Source material:
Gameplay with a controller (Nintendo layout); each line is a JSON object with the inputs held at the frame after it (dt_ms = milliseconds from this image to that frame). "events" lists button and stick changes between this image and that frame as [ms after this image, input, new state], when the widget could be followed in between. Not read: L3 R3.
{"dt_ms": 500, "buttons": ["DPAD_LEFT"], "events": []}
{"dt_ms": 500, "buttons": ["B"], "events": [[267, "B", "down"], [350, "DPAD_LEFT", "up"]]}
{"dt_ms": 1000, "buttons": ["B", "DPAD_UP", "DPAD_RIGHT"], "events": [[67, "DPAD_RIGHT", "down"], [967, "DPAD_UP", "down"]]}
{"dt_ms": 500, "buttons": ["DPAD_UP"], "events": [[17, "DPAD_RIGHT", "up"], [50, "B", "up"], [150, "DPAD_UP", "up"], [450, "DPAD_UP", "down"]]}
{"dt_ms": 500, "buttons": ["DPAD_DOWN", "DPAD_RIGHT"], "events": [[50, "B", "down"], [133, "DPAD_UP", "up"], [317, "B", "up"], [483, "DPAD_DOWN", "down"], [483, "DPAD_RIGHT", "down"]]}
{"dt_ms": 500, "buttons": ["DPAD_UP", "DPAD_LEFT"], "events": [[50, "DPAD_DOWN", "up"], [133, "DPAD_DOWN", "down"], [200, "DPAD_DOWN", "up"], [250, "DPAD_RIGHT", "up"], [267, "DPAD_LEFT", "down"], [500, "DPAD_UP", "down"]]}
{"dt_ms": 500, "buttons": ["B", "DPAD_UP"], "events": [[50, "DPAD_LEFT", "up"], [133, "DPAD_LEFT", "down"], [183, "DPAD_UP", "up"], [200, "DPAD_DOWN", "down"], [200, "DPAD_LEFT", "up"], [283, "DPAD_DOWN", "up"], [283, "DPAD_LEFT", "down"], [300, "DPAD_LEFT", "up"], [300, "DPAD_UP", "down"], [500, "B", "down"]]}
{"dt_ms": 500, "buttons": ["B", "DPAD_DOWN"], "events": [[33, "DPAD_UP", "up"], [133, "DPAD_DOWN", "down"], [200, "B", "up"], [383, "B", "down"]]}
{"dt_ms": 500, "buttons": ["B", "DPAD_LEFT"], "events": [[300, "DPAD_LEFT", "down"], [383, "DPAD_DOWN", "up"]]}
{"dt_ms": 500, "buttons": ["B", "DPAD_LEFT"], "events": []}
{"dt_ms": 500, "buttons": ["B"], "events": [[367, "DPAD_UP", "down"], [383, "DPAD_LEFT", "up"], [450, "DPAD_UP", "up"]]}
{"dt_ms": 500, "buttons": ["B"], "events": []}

What you are asked to do: The response should be an exact repeat of the data above.

Answer to this task:
Gameplay with a controller (Nintendo layout); each line is a JSON object with the inputs held at the frame after it (dt_ms = milliseconds from this image to that frame). "events" lists button and stick changes between this image and that frame as [ms after this image, input, new state], when the widget could be followed in between. Not read: L3 R3.
{"dt_ms": 500, "buttons": ["DPAD_LEFT"], "events": []}
{"dt_ms": 500, "buttons": ["B"], "events": [[267, "B", "down"], [350, "DPAD_LEFT", "up"]]}
{"dt_ms": 1000, "buttons": ["B", "DPAD_UP", "DPAD_RIGHT"], "events": [[67, "DPAD_RIGHT", "down"], [967, "DPAD_UP", "down"]]}
{"dt_ms": 500, "buttons": ["DPAD_UP"], "events": [[17, "DPAD_RIGHT", "up"], [50, "B", "up"], [150, "DPAD_UP", "up"], [450, "DPAD_UP", "down"]]}
{"dt_ms": 500, "buttons": ["DPAD_DOWN", "DPAD_RIGHT"], "events": [[50, "B", "down"], [133, "DPAD_UP", "up"], [317, "B", "up"], [483, "DPAD_DOWN", "down"], [483, "DPAD_RIGHT", "down"]]}
{"dt_ms": 500, "buttons": ["DPAD_UP", "DPAD_LEFT"], "events": [[50, "DPAD_DOWN", "up"], [133, "DPAD_DOWN", "down"], [200, "DPAD_DOWN", "up"], [250, "DPAD_RIGHT", "up"], [267, "DPAD_LEFT", "down"], [500, "DPAD_UP", "down"]]}
{"dt_ms": 500, "buttons": ["B", "DPAD_UP"], "events": [[50, "DPAD_LEFT", "up"], [133, "DPAD_LEFT", "down"], [183, "DPAD_UP", "up"], [200, "DPAD_DOWN", "down"], [200, "DPAD_LEFT", "up"], [283, "DPAD_DOWN", "up"], [283, "DPAD_LEFT", "down"], [300, "DPAD_LEFT", "up"], [300, "DPAD_UP", "down"], [500, "B", "down"]]}
{"dt_ms": 500, "buttons": ["B", "DPAD_DOWN"], "events": [[33, "DPAD_UP", "up"], [133, "DPAD_DOWN", "down"], [200, "B", "up"], [383, "B", "down"]]}
{"dt_ms": 500, "buttons": ["B", "DPAD_LEFT"], "events": [[300, "DPAD_LEFT", "down"], [383, "DPAD_DOWN", "up"]]}
{"dt_ms": 500, "buttons": ["B", "DPAD_LEFT"], "events": []}
{"dt_ms": 500, "buttons": ["B"], "events": [[367, "DPAD_UP", "down"], [383, "DPAD_LEFT", "up"], [450, "DPAD_UP", "up"]]}
{"dt_ms": 500, "buttons": ["B"], "events": []}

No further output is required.